> Work required
Repeat the records below exactly.

> Collected data
_____
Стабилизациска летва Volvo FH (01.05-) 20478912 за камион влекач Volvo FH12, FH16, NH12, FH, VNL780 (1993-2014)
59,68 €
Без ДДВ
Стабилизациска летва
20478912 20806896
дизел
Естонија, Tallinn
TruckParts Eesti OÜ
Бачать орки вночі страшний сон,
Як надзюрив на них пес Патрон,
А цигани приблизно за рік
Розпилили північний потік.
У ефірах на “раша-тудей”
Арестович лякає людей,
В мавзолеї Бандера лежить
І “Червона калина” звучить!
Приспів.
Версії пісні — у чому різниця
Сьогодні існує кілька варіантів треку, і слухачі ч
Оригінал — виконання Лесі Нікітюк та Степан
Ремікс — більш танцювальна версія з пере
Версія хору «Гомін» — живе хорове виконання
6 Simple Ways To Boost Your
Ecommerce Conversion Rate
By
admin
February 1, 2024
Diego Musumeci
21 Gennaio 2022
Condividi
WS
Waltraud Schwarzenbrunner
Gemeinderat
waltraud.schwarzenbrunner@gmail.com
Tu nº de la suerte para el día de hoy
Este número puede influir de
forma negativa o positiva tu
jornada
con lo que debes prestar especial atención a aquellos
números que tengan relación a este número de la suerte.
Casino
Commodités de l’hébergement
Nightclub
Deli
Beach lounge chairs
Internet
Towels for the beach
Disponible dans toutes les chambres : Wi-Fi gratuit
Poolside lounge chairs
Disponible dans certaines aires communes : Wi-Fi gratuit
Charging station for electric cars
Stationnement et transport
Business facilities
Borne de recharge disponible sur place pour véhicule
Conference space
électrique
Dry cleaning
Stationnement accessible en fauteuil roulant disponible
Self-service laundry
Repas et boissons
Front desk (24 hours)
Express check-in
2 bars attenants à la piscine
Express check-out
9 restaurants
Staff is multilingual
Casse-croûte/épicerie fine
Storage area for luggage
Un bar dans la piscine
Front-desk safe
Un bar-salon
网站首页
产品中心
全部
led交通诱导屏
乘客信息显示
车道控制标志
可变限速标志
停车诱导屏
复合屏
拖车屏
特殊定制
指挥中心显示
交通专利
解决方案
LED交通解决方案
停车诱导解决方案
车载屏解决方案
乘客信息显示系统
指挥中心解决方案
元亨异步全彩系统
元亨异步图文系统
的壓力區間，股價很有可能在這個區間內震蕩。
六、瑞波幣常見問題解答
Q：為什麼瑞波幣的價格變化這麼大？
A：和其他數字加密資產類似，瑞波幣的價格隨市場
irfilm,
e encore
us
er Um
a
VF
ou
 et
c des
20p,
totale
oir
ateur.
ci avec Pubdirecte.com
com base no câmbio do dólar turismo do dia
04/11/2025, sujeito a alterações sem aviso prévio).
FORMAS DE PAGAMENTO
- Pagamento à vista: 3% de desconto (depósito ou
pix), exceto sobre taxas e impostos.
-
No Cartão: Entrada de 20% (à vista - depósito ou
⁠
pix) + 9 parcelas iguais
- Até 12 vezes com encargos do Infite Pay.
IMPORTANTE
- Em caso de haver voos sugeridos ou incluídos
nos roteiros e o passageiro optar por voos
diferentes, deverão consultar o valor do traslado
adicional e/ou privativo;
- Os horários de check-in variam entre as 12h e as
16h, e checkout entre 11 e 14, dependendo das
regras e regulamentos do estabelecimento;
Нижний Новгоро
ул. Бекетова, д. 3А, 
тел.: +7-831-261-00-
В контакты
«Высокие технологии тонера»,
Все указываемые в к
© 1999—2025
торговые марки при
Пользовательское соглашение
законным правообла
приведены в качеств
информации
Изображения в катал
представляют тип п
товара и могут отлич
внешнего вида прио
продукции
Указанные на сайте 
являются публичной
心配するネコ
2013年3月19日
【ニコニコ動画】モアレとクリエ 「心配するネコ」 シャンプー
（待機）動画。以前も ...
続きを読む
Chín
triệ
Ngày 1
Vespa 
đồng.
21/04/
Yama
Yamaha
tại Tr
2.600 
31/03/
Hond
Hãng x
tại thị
_____
> Solution to this exercise
Стабилизациска летва Volvo FH (01.05-) 20478912 за камион влекач Volvo FH12, FH16, NH12, FH, VNL780 (1993-2014)
59,68 €
Без ДДВ
Стабилизациска летва
20478912 20806896
дизел
Естонија, Tallinn
TruckParts Eesti OÜ
Бачать орки вночі страшний сон,
Як надзюрив на них пес Патрон,
А цигани приблизно за рік
Розпилили північний потік.
У ефірах на “раша-тудей”
Арестович лякає людей,
В мавзолеї Бандера лежить
І “Червона калина” звучить!
Приспів.
Версії пісні — у чому різниця
Сьогодні існує кілька варіантів треку, і слухачі ч
Оригінал — виконання Лесі Нікітюк та Степан
Ремікс — більш танцювальна версія з пере
Версія хору «Гомін» — живе хорове виконання
6 Simple Ways To Boost Your
Ecommerce Conversion Rate
By
admin
February 1, 2024
Diego Musumeci
21 Gennaio 2022
Condividi
WS
Waltraud Schwarzenbrunner
Gemeinderat
waltraud.schwarzenbrunner@gmail.com
Tu nº de la suerte para el día de hoy
Este número puede influir de
forma negativa o positiva tu
jornada
con lo que debes prestar especial atención a aquellos
números que tengan relación a este número de la suerte.
Casino
Commodités de l’hébergement
Nightclub
Deli
Beach lounge chairs
Internet
Towels for the beach
Disponible dans toutes les chambres : Wi-Fi gratuit
Poolside lounge chairs
Disponible dans certaines aires communes : Wi-Fi gratuit
Charging station for electric cars
Stationnement et transport
Business facilities
Borne de recharge disponible sur place pour véhicule
Conference space
électrique
Dry cleaning
Stationnement accessible en fauteuil roulant disponible
Self-service laundry
Repas et boissons
Front desk (24 hours)
Express check-in
2 bars attenants à la piscine
Express check-out
9 restaurants
Staff is multilingual
Casse-croûte/épicerie fine
Storage area for luggage
Un bar dans la piscine
Front-desk safe
Un bar-salon
网站首页
产品中心
全部
led交通诱导屏
乘客信息显示
车道控制标志
可变限速标志
停车诱导屏
复合屏
拖车屏
特殊定制
指挥中心显示
交通专利
解决方案
LED交通解决方案
停车诱导解决方案
车载屏解决方案
乘客信息显示系统
指挥中心解决方案
元亨异步全彩系统
元亨异步图文系统
的壓力區間，股價很有可能在這個區間內震蕩。
六、瑞波幣常見問題解答
Q：為什麼瑞波幣的價格變化這麼大？
A：和其他數字加密資產類似，瑞波幣的價格隨市場
irfilm,
e encore
us
er Um
a
VF
ou
 et
c des
20p,
totale
oir
ateur.
ci avec Pubdirecte.com
com base no câmbio do dólar turismo do dia
04/11/2025, sujeito a alterações sem aviso prévio).
FORMAS DE PAGAMENTO
- Pagamento à vista: 3% de desconto (depósito ou
pix), exceto sobre taxas e impostos.
-
No Cartão: Entrada de 20% (à vista - depósito ou
⁠
pix) + 9 parcelas iguais
- Até 12 vezes com encargos do Infite Pay.
IMPORTANTE
- Em caso de haver voos sugeridos ou incluídos
nos roteiros e o passageiro optar por voos
diferentes, deverão consultar o valor do traslado
adicional e/ou privativo;
- Os horários de check-in variam entre as 12h e as
16h, e checkout entre 11 e 14, dependendo das
regras e regulamentos do estabelecimento;
Нижний Новгоро
ул. Бекетова, д. 3А, 
тел.: +7-831-261-00-
В контакты
«Высокие технологии тонера»,
Все указываемые в к
© 1999—2025
торговые марки при
Пользовательское соглашение
законным правообла
приведены в качеств
информации
Изображения в катал
представляют тип п
товара и могут отлич
внешнего вида прио
продукции
Указанные на сайте 
являются публичной
心配するネコ
2013年3月19日
【ニコニコ動画】モアレとクリエ 「心配するネコ」 シャンプー
（待機）動画。以前も ...
続きを読む
Chín
triệ
Ngày 1
Vespa 
đồng.
21/04/
Yama
Yamaha
tại Tr
2.600 
31/03/
Hond
Hãng x
tại thị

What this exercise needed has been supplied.